Mercedes-Benz, Sindelfingen’deki Vasıta Güvenliği Teknoloji Merkezi’nde her yıl 900’e yakın çarpışma testi ve ortalama 1.700 ‘kızak testi’ gerçekleştiriyor. Kızak testinde, bir kontrol kızağı hızlandırılarak fren yapılıyor. Teste mevzu olan nesne (vasıta ya da aksamı) kızağa monte ediliyor ve gerçek bir çarpışma esnasında ortaya çıkma olasılığı olan kuvvetlere maruz bırakılıyor. Bu kızak testleri, bilhassa güvenlik kemerleri benzer biçimde koruma sistemlerinin hasar görmeden kontrol edilmesini sağlıyor.

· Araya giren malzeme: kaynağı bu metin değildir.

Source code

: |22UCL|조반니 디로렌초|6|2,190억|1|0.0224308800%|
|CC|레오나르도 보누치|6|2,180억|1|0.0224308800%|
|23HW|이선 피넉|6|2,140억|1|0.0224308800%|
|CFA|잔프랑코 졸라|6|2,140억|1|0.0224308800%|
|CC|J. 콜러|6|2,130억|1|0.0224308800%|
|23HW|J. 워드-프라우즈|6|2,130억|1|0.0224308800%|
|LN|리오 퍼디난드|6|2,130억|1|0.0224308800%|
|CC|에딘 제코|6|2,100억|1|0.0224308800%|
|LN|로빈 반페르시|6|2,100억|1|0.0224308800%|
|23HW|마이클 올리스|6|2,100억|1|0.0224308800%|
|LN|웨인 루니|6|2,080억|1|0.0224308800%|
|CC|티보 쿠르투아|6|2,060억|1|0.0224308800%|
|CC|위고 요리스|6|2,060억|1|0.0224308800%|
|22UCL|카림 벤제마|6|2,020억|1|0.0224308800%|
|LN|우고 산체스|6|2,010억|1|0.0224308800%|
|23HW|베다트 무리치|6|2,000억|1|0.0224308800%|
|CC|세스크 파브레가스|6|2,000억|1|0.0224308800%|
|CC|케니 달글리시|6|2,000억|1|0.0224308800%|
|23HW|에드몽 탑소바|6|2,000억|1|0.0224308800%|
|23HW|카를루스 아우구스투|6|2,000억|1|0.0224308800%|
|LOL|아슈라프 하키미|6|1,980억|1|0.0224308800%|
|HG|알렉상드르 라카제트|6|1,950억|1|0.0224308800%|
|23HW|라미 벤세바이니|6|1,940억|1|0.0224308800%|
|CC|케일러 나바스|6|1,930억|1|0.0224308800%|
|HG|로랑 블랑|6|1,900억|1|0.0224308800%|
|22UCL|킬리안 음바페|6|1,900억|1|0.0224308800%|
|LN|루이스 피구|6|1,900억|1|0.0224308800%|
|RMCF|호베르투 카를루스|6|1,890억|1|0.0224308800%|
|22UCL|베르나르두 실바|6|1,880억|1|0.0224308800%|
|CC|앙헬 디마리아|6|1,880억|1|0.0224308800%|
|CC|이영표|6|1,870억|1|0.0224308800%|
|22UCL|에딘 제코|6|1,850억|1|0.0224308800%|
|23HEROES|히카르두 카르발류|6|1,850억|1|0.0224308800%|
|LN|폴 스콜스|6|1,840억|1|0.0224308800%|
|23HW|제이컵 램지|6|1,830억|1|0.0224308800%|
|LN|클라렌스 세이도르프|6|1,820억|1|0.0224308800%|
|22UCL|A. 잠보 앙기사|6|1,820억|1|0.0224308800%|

2023 sonbaharında tamamen elektrikli iki vasıta ile meydana getirilen dünyanın ilk halka açık çarpışma testi, Mercedes-Benz’de güvenliğin tahrik sistemleri ile ilgili olmadığını da gösteriyor. EQA ve EQS SUV modelleri gerçek bir kaza senaryosunda 56 km/s hız ve yüzde 50 üst üste binme ile birbirlerine çarparken yüksek yolcu koruma seviyesini de doğruluyor. Her iki aracın da iç kısmı ve yüksek voltajlı aküsü amaçlandığı benzer biçimde sağlam kalıyor, kapılar açılabiliyor ve yüksek voltaj sistemleri otomatikman kapanıyor.